Financing

Wendy’s fresh beef shortage has the chain cutting corners

Hundreds of its restaurants have stopped selling burgers amid beef supply challenges.
Wendy's
Photograph: Shutterstock

More customers are going to Wendy’s and asking, “Where’s the beef?”

The Dublin, Ohio-based burger chain’s fresh beef shortage has led to the removal of burgers from the menu at as many as 1,000 locations.

Stephens analyst James Rutherford said a study of online menus for Wendy’s locations found that 18% of them, or more than 1,000 restaurants, were advertising only chicken products. Another analyst, Chris O’Cull of Stifel, said in a note Monday that 5% to 10% of Wendy’s locations were out of burgers.

As Restaurant Business reported last week, Wendy’s has been having an increasingly difficult time sourcing the beef used for its burgers.

The sharp decline in cattle production has made it more difficult for restaurant chains that use fresh beef in their burgers to find enough supply.

Many chains typically buy both 50% beef trim and 90% beef trim to come up with the right formula for their ground beef. The price for 50% beef trim has skyrocketed in recent weeks amid supply shortages, driving up costs for most restaurant chains that serve burgers.

But it’s particularly difficult for restaurant chains that serve fresh beef, because they have fewer options to source their product, while companies that use frozen beef don’t have that challenge.

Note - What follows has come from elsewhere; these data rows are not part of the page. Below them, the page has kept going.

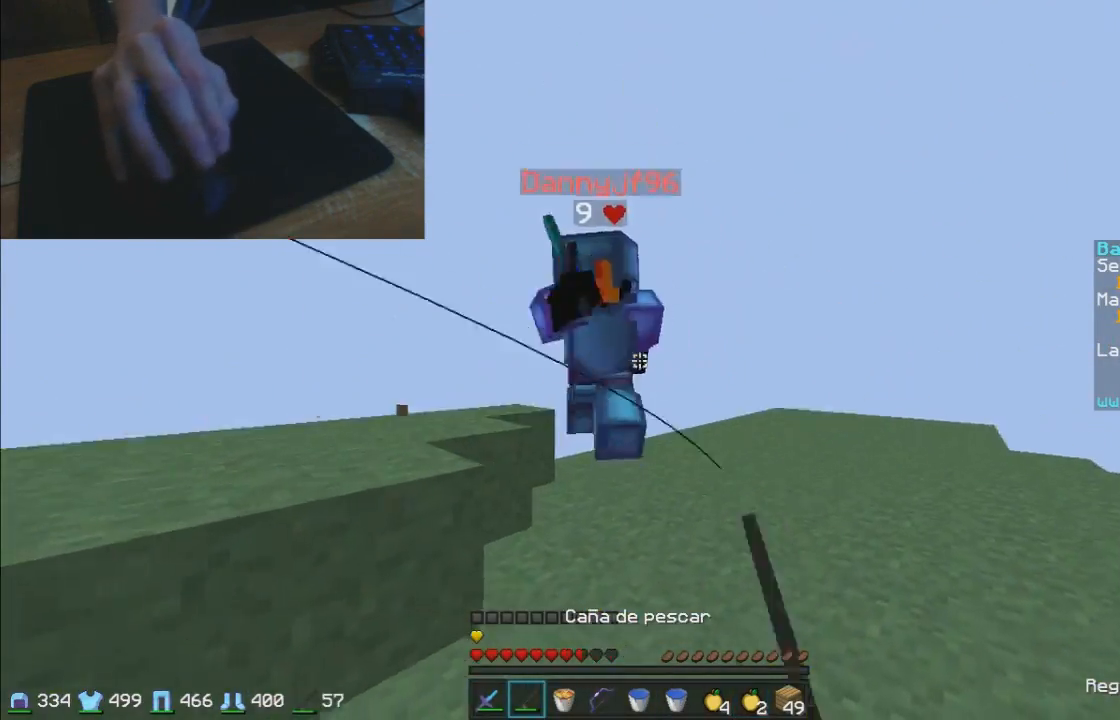
{"keys": ["w"], "mouse": [], "events": [[100, "mouse_left", "down"], [200, "d", "up"], [200, "mouse_left", "up"], [250, "mouse_left", "down"], [350, "mouse_left", "up"]]}
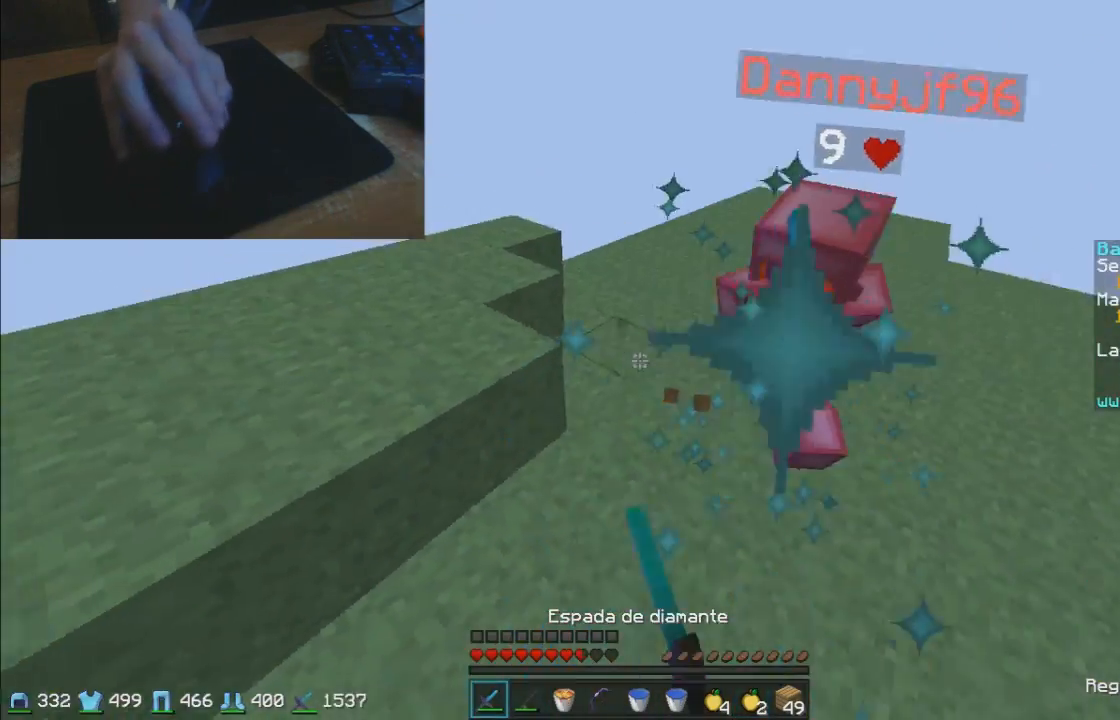
{"keys": ["w"], "mouse": [], "events": [[150, "mouse_left", "down"], [200, "mouse_left", "up"], [250, "mouse_left", "down"], [300, "mouse_left", "up"], [400, "mouse_right", "down"], [450, "mouse_right", "up"]]}
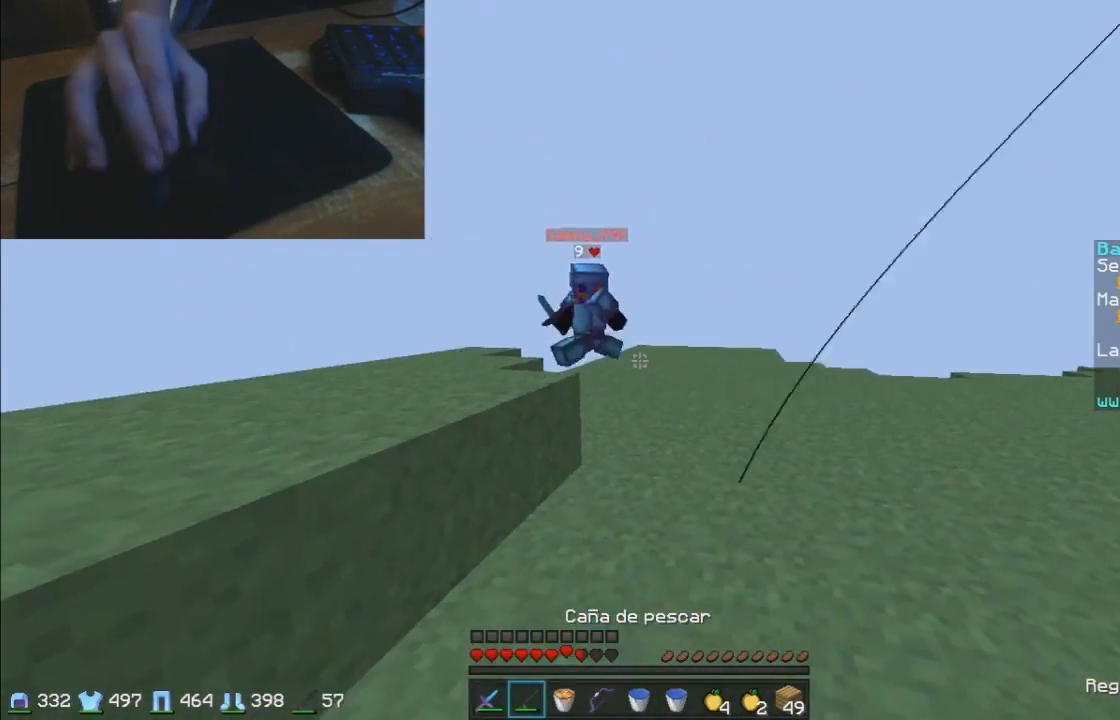
{"keys": ["d", "w"], "mouse": [], "events": [[50, "d", "down"], [150, "mouse_right", "down"], [200, "mouse_right", "up"], [250, "mouse_right", "down"], [350, "mouse_right", "up"]]}
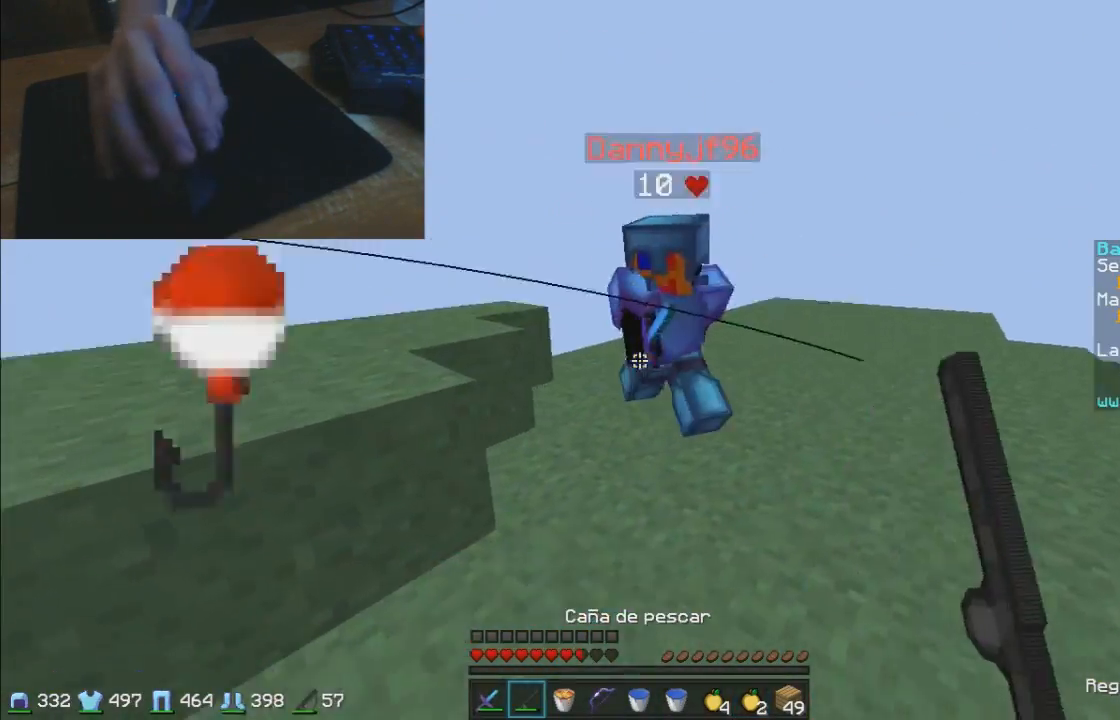
{"keys": ["d"], "mouse": [], "events": [[50, "mouse_right", "down"], [167, "mouse_right", "up"], [250, "w", "up"], [300, "mouse_left", "down"], [350, "mouse_left", "up"], [400, "mouse_left", "down"], [450, "mouse_left", "up"], [450, "w", "down"], [500, "w", "up"]]}
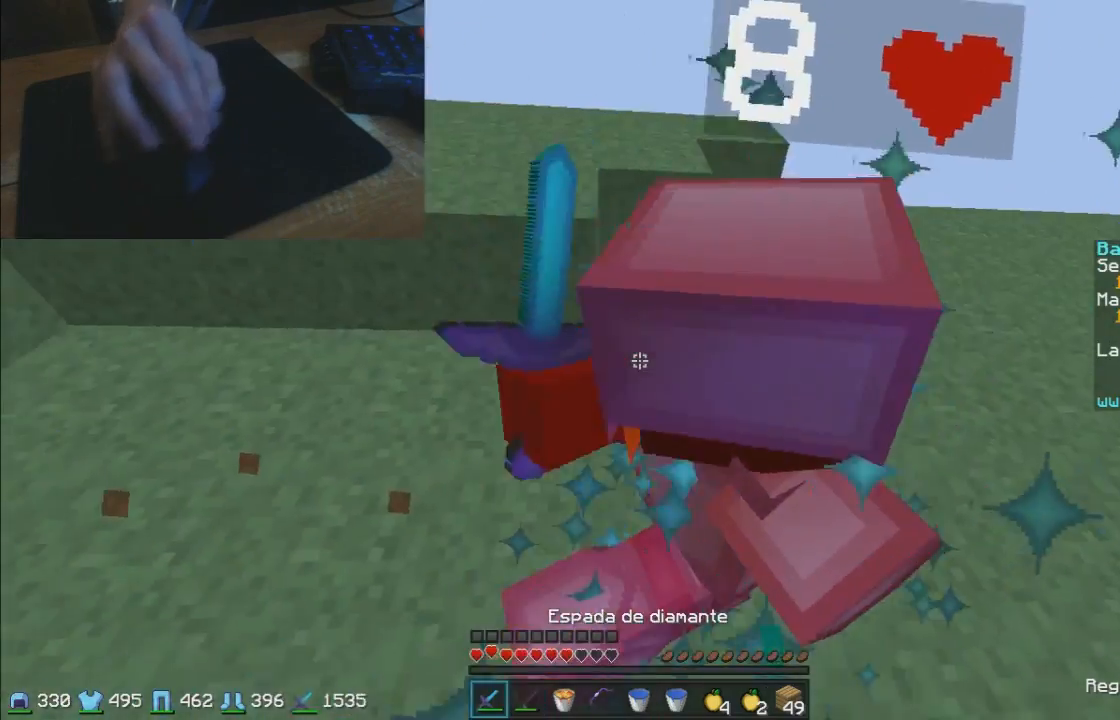
{"keys": ["d", "w"], "mouse": ["left"], "events": [[67, "mouse_left", "down"], [67, "w", "down"], [100, "mouse_left", "up"], [150, "mouse_left", "down"], [250, "mouse_left", "up"], [350, "mouse_left", "down"], [400, "mouse_left", "up"], [500, "mouse_left", "down"]]}
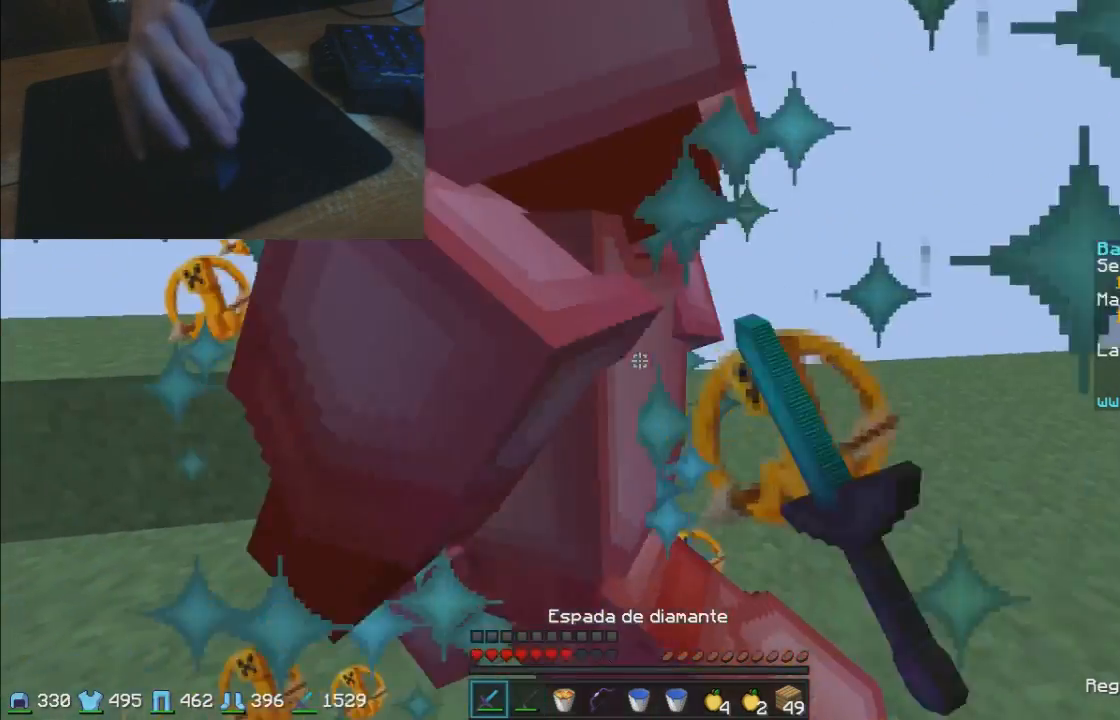
{"keys": ["d", "w"], "mouse": ["left"], "events": [[100, "mouse_left", "up"], [150, "mouse_left", "down"], [150, "w", "up"], [200, "mouse_left", "up"], [250, "w", "down"], [300, "mouse_left", "down"], [350, "d", "up"], [400, "mouse_left", "up"], [450, "d", "down"], [450, "mouse_left", "down"]]}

On his company’s first quarter earnings call Monday, Shake Shack CEO Randy Garutti said his company has had “zero” problems sourcing beef, but noted that costs have risen considerably. “The plants that we use have not been impacted,” he said, according to a transcript of the call on financial services site Sentieo. “We do not, today, expect a supply issue. However, costs have really jumped over these last few weeks and there is some expectation of that moving forward.”

The beef shortage comes as plants have slowed production or closed altogether amid concerns of the coronavirus and the spread of the disease around the country. President Trump has ordered the companies back into operation, and experts expect supply challenges to ease in the coming weeks.

In his note, however, O’Cull suggested that “the key to plant reopenings is better labor relations more than economic demand, which makes predictions for plant recovery difficult.”